[Collected data]
Content starts

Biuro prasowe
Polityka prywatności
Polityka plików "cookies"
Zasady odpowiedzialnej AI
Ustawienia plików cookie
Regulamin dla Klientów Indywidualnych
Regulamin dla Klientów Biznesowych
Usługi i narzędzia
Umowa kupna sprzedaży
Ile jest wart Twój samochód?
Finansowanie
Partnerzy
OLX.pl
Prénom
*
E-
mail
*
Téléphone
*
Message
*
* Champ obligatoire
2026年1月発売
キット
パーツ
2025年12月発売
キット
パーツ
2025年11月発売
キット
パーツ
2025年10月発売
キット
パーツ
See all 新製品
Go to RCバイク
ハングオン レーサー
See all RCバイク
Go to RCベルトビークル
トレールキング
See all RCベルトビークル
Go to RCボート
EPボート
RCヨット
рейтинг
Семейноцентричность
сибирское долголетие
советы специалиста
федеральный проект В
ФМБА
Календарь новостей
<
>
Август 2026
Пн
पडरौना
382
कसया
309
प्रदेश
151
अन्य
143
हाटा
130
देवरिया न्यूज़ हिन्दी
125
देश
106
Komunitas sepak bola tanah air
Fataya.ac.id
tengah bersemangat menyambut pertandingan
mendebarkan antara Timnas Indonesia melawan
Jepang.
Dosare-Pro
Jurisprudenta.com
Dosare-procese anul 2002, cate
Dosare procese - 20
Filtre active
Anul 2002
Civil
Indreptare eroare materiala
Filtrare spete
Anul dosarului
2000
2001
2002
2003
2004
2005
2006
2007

Content ends

= Task to carry out =
Would you please copy the lines above, from the one holding "See all RCベルトビークル" through the last, and nothing else?

= Answer for the task =
See all RCベルトビークル
Go to RCボート
EPボート
RCヨット
рейтинг
Семейноцентричность
сибирское долголетие
советы специалиста
федеральный проект В
ФМБА
Календарь новостей
<
>
Август 2026
Пн
पडरौना
382
कसया
309
प्रदेश
151
अन्य
143
हाटा
130
देवरिया न्यूज़ हिन्दी
125
देश
106
Komunitas sepak bola tanah air
Fataya.ac.id
tengah bersemangat menyambut pertandingan
mendebarkan antara Timnas Indonesia melawan
Jepang.
Dosare-Pro
Jurisprudenta.com
Dosare-procese anul 2002, cate
Dosare procese - 20
Filtre active
Anul 2002
Civil
Indreptare eroare materiala
Filtrare spete
Anul dosarului
2000
2001
2002
2003
2004
2005
2006
2007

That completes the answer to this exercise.